Accounting and valuation considerations
Companies that have adopted the new leases standard (ASC 842) may want to coordinate the rationalization of their leased real estate footprint with accounting and valuation analyses to aid in big-picture decision-making.
In some cases, companies may plan to abandon or sublease certain locations or discrete components of locations (such as separate office buildings or floors), triggering impairment analyses of the underlying right-of-use (ROU) assets. In other cases, a company may intend to remain in its leased space through expiration but have reason to believe the underlying market value of the asset has been permanently impacted. In either scenario, management should consider the following key questions:
- What is the remaining term of the existing arrangement and does it include or exclude any renewal or termination options?
- Do you anticipate receiving any rent concessions, deferrals or renegotiating other aspects of the arrangement?
- Has management committed to a plan to sublease or abandon the space?
- Does the company have the right to sublease space?
- If subleased, would the company still be the primary tenant or would the sublessee “take over” the obligation?
- When would the company be able to exit the premises and remove any remaining assets or inventory from spaces it intends to sublease or abandon?
- What market data is available for prime and sublease positions in the area?
- How long are similar spaces taking to find new tenants?
Companies should also proactively work with their valuation advisors, accounting departments, advisors and auditors to develop their own strategic alternatives and to consider a market-participant point of view.

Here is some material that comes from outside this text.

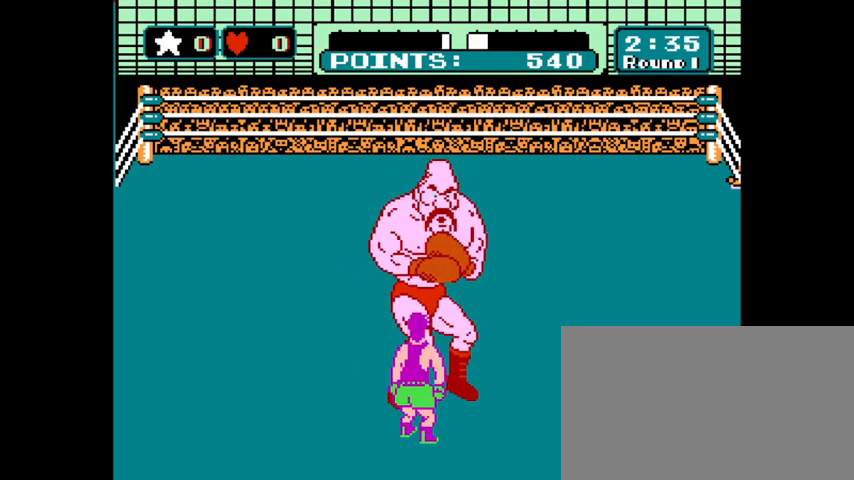
{"keys": [], "mouse": [], "mouse_move": "still", "events": []}
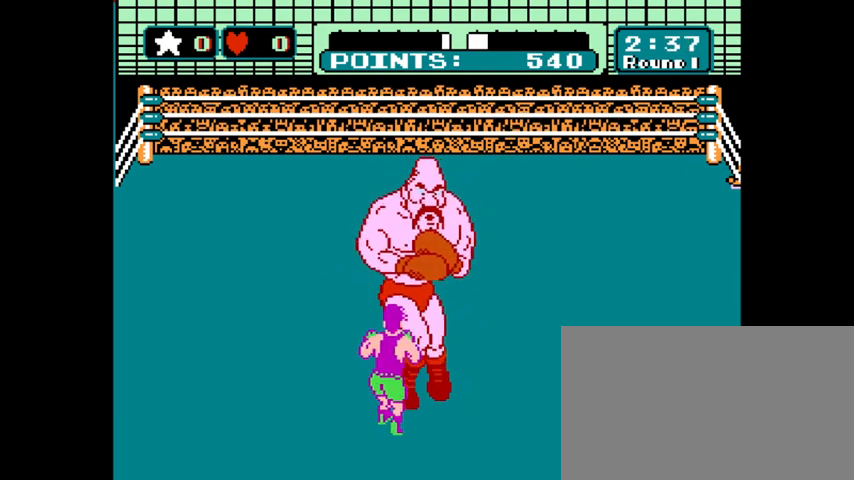
{"keys": [], "mouse": [], "mouse_move": "still", "events": []}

Depending on the answers above, numerous accounting implications may exist, including how management decisions may apply to separate lease components, when leased premises may be considered abandoned and whether sublease arrangements are treated as a termination of the prime lease. They could also affect the timing and amount of impairments recognized.
Coordinating these practical, financial, accounting and valuation considerations around leased assets can help companies understand the implications of their leasing decisions and aid in a stakeholder communication strategy that is clear and comprehensive. While the long-term impact of diminished office usage is still uncertain, it’s clear that companies may need to start thinking about potential income statement and balance sheet impacts now.